WHAT TO DO:
a) Update the passage on pietism by rewriting everything from "Pious Pietism" down to "and mysterious mean­ings.", with "ritualism" in place of "formalism".
b) In the passage on pietism, what did Spener regard the Scriptures as besides a standard of doctrine?
c) Resume the passage on pietism, starting after its final sentence.

(Beginning of TEXT)

By the end of the Thirty Years' War practical religion was forgotten and angry diatribes against one another took its place. Their objective guide, the Scrip­tures, became only a tool to forward their selfish and unscriptural ideas. Doubt and skepticism arose and a new concept of God developed known as deism in which God is not immanent but is a faraway transcendent God, uninterested in this world's present problems. Hence, revela­tion was not divine but was positively su­perfluous. This could lead only in one di­rection, namely, humanism. Thus objec­tive religion with a supernatural guide was lost and man was on his own, wholly de­pendent on human reasoning alone. Hurst concludes that English deists, influenced largely by the French, exerted a great in­fluence in preparing the way for rationalism." All this served to undermine the in­fluence and power of the Bible so recently restored to its apostolic position, and the way was opened for further development in this same direction.

Pious Pietism

A natural reaction to this spiritual de­cline and formalism into which the churches had fallen was pietism. From the extreme of formalism the pendulum swung to the other extreme, the mystical spirit of subjectivism. This movement began, how­ever, with the purest of motives, but its momentum gradually carried it over into many extreme and fanatical positions. Ja­kob Boehme (1575-1624), like some of the other early mystics, endeavored to restore spiritual life and confidence in the Bible." However, soon the theory of divine illumi­nation led the movement into interpreting Scripture by deep and mysterious mean­ings.

Spener, one of the early Pietists, recog­nized much good in the Reformation but felt it had never been sufficiently com­pleted." He regarded the Scriptures not only as a standard of doctrine but a stand­ard of life. His emphasis was on devotion and practical Christian living. But soon this movement led into ecstatic disorders. Some went into trances, saw visions, and uttered predictions. The standard, which had held them to a true and sane way of life, in their ecstatic exuberance began to take second place, and they emerged with a totally subjective experience with no guide except their own inner experience. Friedmann describes pietism in a similar vein: "Pietism, . . . is not a uniform phe­nomenon but a movement which found expression in markedly different groups, among which there is only one common element, namely that they all depart from the 'concrete' conception of the Bible into a subjectivism of faith expressed in terms of a human rational experience."" This is not to be interpreted that the majority were not sincere godly men and women seeking a better life but that their stress was on the inner experience rather than on Nachfolge ("imitation of Christ"), and as a result they sometimes lost their bal­ance, which led to diverse, fanatical ex­tremes.

(End of TEXT)
(Beginning of THE DATA)

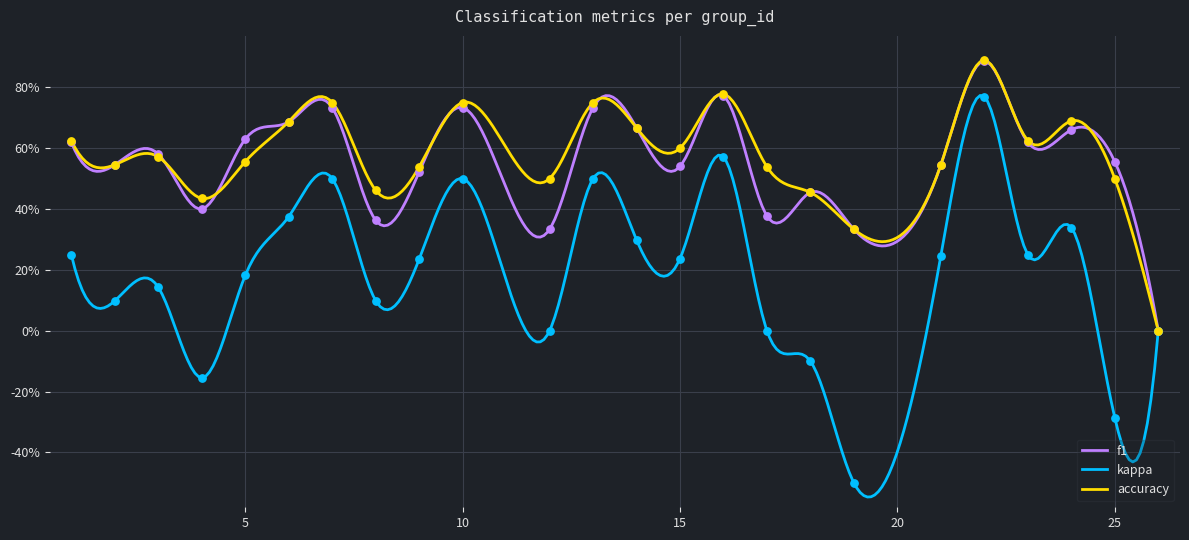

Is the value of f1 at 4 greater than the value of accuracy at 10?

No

(End of THE DATA)
(Beginning of THE DATA)

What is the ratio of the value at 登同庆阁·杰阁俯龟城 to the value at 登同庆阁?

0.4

(End of THE DATA)

ANSWERS FOR THE TASKS:
a)
Pious Pietism

A natural reaction to this spiritual de­cline and ritualism into which the churches had fallen was pietism. From the extreme of ritualism the pendulum swung to the other extreme, the mystical spirit of subjectivism. This movement began, how­ever, with the purest of motives, but its momentum gradually carried it over into many extreme and fanatical positions. Ja­kob Boehme (1575-1624), like some of the other early mystics, endeavored to restore spiritual life and confidence in the Bible." However, soon the theory of divine illumi­nation led the movement into interpreting Scripture by deep and mysterious mean­ings.

b) A standard of life.

c)
To say that pietism led to rationalism would almost be a paradox. But strange as it may seem, in some cases the one subjectivism led into the other. Friedmann, in discussing the tie-in of Anabaptism with pietism, especially in its later period, and its eventual breakup, says that in some cases "it led to indifference or rational­istic attitudes." "

Notes:

1 W. E. H. Lecky, History of the Rise and Influence of the Spirit of Rationalism in Europe, pp. 12, 13.

2 These false conceptions were developments from within due to fear of spirits, et cetera, and not derived from the objective standard of the Scriptures.

3 Lecky, op. cit., pp- 61, 62.

4 Ibid., p. 62.

5 Ibid., p. 73.

6 Rufus M. Jones, Spiritual Reformers in the 16th and 17th Centuries, p. 3.

7 Amand Saintes, A Critical History of Rationalism in Germany, p. 11.

8 See Calvin's Institutes (7th American ed., rev.) vol. I, p. 89; Westminster Confession of Faith on "Bible," Sec. VI; The Thirty Nine Articles of Religion (rev. 1801) in Creeds of Christendom by Philip Schaff, VT 3, pp. 489, 500; The French (Protestant) Confession of Faith (1559) Article 5, in Philip Schaff, op. cit., p. 362; The Belgic Confession (1561) in Philip Schaff, op. cit., pp. 397, 398.

9 George W. Forell, "Career of the Reformer," Luther's Works, vol. 2. p. 12.

10 M. Reu, Luther and the Scriptures, p. 17 (Works, vol. 4, 180:11).

11 E. Theodore Bachmann, "Word and Sacrament," 1, Luther's Works, vol. 35, p. 236.

12 Saintes, Ibid., p. 35.

13 John Fletcher Hurst, History of Rationalism, p. 31.

14 Hurst, Short History of the Modern Church in Europe, p. 28.

15 Ibid., pp. 54. 33.

l6 Arthur Wilford Nagler, Pietism and Methodism, p. 44.

17. Robert Friedmann, Mennonite Piety Through the Cen­tunes, p. 83.

18 Ibid., p. 9.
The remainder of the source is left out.